Возмездие воспоследовало молниеносно! Я, Тюхин, и глазом не успел моргнуть, как
Иона Варфоломеевич, будущий адмирал-старшина Миротворческих Сил Мироздания
(МСМ), всплеснув руками, рухнул на спину, поверженный ее сокрушительным, прямым
правым в лоб!..
Старшинская фуражка, вихляя, подкатилась по паркету к моим ногам.
Пользуясь тем, что Христина Адамовна, зарыдав, уронила груди на прилавок, я,
как на фронте, как под Кингисеппом, выволок потерявшего сознание товарища на
свежий воздух, в заросли дикорастущей крапивы. Товарищ старшина был плох. Его
помутившиеся, стального цвета, глаза не узнавали меня.
-- Ты хту?.. Хту ты?.. -- вздрагивая, шептал он.
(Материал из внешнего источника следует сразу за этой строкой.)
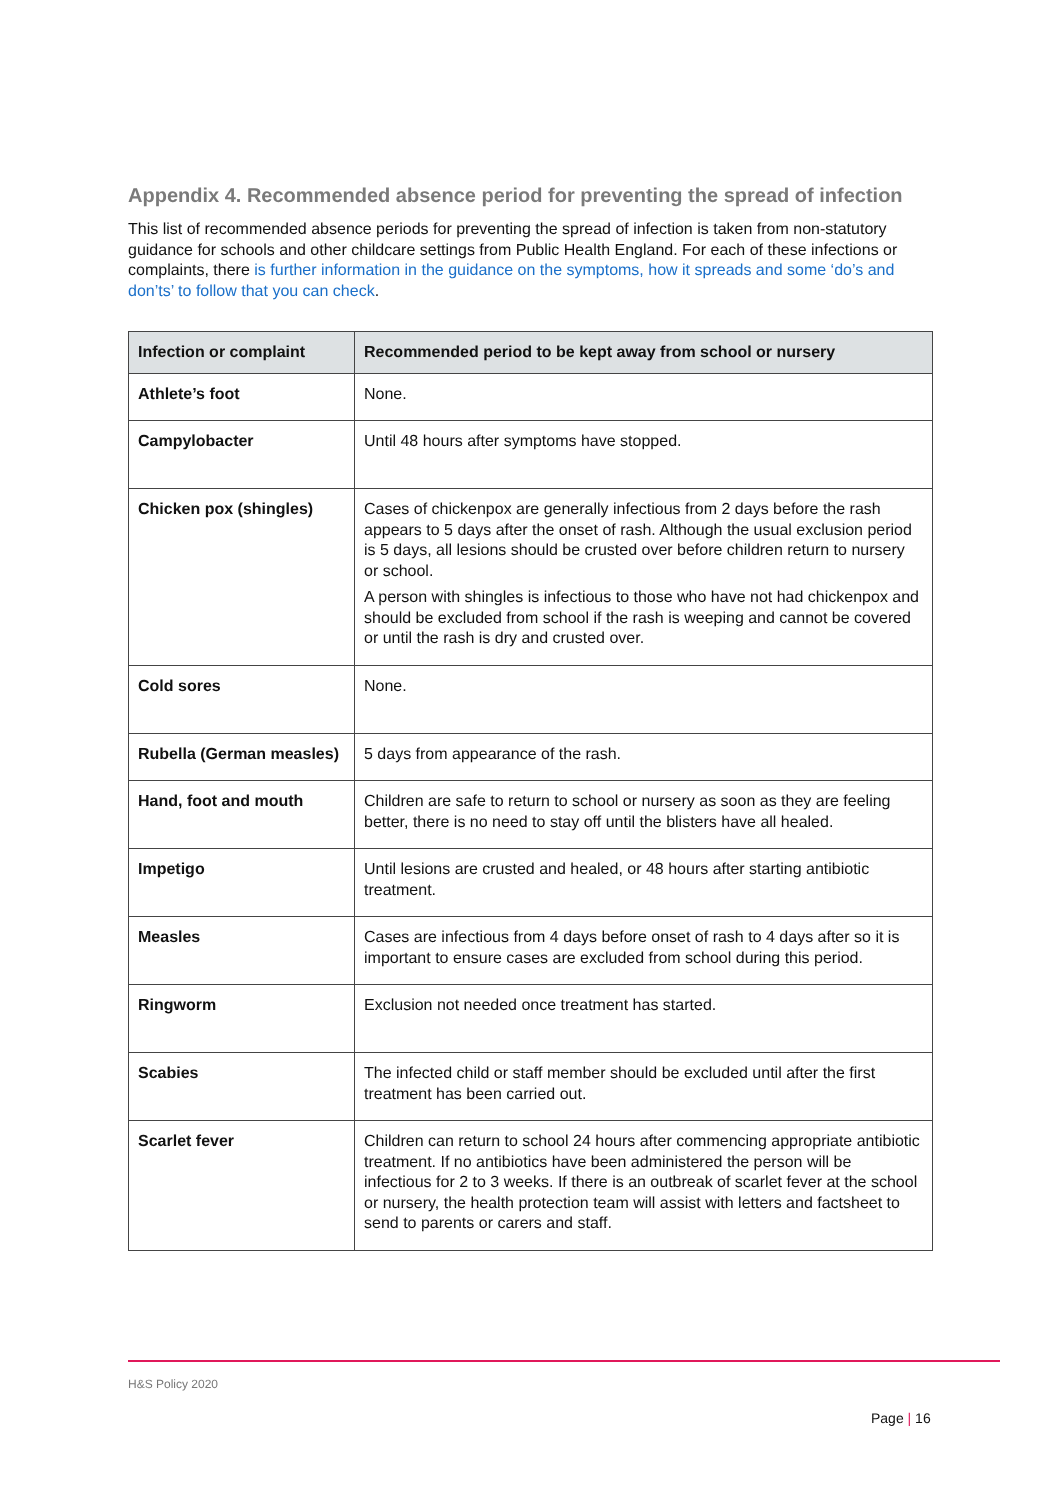Appendix 4. Recommended absence period for preventing the spread of infection
This list of recommended absence periods for preventing the spread of infection is taken from non-statutory guidance for schools and other childcare settings from Public Health England. For each of these infections or complaints, there is further information in the guidance on the symptoms, how it spreads and some ‘do’s and don’ts’ to follow that you can check.
| Infection or complaint | Recommended period to be kept away from school or nursery |
| --- | --- |
| Athlete’s foot | None. |
| Campylobacter | Until 48 hours after symptoms have stopped. |
| Chicken pox (shingles) | Cases of chickenpox are generally infectious from 2 days before the rash appears to 5 days after the onset of rash. Although the usual exclusion period is 5 days, all lesions should be crusted over before children return to nursery or school. A person with shingles is infectious to those who have not had chickenpox and should be excluded from school if the rash is weeping and cannot be covered or until the rash is dry and crusted over. |
| Cold sores | None. |
| Rubella (German measles) | 5 days from appearance of the rash. |
| Hand, foot and mouth | Children are safe to return to school or nursery as soon as they are feeling better, there is no need to stay off until the blisters have all healed. |
| Impetigo | Until lesions are crusted and healed, or 48 hours after starting antibiotic treatment. |
| Measles | Cases are infectious from 4 days before onset of rash to 4 days after so it is important to ensure cases are excluded from school during this period. |
| Ringworm | Exclusion not needed once treatment has started. |
| Scabies | The infected child or staff member should be excluded until after the first treatment has been carried out. |
| Scarlet fever | Children can return to school 24 hours after commencing appropriate antibiotic treatment. If no antibiotics have been administered the person will be infectious for 2 to 3 weeks. If there is an outbreak of scarlet fever at the school or nursery, the health protection team will assist with letters and factsheet to send to parents or carers and staff. |
H&S Policy 2020
Page | 16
-- Свой я, Тюхин моя фамилия, -- бережно надевая фуражку на его нечеловечески
огромную, 64-го размера, лысину, -- успокаивал я. Помните, мы еще с вами у
Даздрапермы Венедиктовны служили?
-- У Даздраспэр... У-у!.. -- взор его мученически тускнел. -- Эту ты?.. Ты-и?!
Ты зачэм мнэ в супуг нассал?..
-- А вы? Вы-то ее зачем так? Ну да, ну -- еще одна даздраперма, каких свет не
видывал, но чтобы женщине, Матери, чтобы прямо в лицо?!
-- Тук я жэ для тьебя, укуяннугу, суку, суку туматнугу хутел спрусить!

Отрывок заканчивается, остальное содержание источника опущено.